Phénomène curieux qui s’est emparé de moi, alors que j’enfilais les relectures et corrections des textes envoyés par les autrices et auteurs pour ce nouveau numéro de Marginales: et si ces textes avaient été écrits par ChatGPT? Au moins avec son aide pour certains passages? 
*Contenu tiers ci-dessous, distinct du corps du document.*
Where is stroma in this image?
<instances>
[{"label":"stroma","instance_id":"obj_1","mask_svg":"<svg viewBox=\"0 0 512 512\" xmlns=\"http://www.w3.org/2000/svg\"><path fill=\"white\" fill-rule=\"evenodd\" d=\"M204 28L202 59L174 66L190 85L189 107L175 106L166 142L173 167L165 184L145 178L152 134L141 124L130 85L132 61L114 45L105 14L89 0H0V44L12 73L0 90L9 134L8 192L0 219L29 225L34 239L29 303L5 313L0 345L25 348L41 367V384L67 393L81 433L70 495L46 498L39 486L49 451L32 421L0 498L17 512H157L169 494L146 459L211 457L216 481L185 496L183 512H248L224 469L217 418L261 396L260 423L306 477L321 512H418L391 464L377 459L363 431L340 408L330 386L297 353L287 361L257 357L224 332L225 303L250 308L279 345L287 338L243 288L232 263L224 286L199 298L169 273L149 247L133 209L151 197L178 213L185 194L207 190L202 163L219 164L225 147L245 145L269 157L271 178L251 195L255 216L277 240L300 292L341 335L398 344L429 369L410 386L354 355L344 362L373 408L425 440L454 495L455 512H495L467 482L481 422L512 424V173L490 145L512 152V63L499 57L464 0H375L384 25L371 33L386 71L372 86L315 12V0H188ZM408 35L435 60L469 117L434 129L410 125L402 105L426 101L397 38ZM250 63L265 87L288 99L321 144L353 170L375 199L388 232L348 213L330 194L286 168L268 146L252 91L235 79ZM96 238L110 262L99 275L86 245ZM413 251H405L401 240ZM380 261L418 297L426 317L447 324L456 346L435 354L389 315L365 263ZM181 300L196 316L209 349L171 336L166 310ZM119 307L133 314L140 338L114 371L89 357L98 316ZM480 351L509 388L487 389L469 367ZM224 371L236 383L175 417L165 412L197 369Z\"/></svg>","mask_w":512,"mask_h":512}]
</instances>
Je n’aurai jamais la réponse parce que je ne poserai jamais la question aux nouvellistes. L’intelligence et l’artifice sont, par définition, au cœur de la création artistique; ils sont aussi les moteurs du jeu, cette capacité vitale du vivant qui nous permet d’apprendre sans risque, de maîtriser le danger sans nous faire dévorer. Dans ce numéro, l’une et l’autre se jouent de vous, lectrices et lecteurs. Deux auteurs se sont amusés à lier leurs nouvelles respectives pour en faire naître une troisième, qui conclut les deux premières et génère, du coup, un auteur/autrice hybride; à vous de les identifier! De même que notre ami ChatGPT n’a pas résisté à l’envie d’envoyer lui aussi une nouvelle sur cette thématique à ses yeux cruciale quoique, dans son cas, quelque peu narcissique. “Écran, mon bel écran”… À vous de le débusquer! Chacun peut m’écrire pour me faire part de ses soupçons. Les gagnants toucheront une part de doute ou de croyance accrue en l’intelligence, en l’humanité et ses artifices, paradisiaques ou infernaux.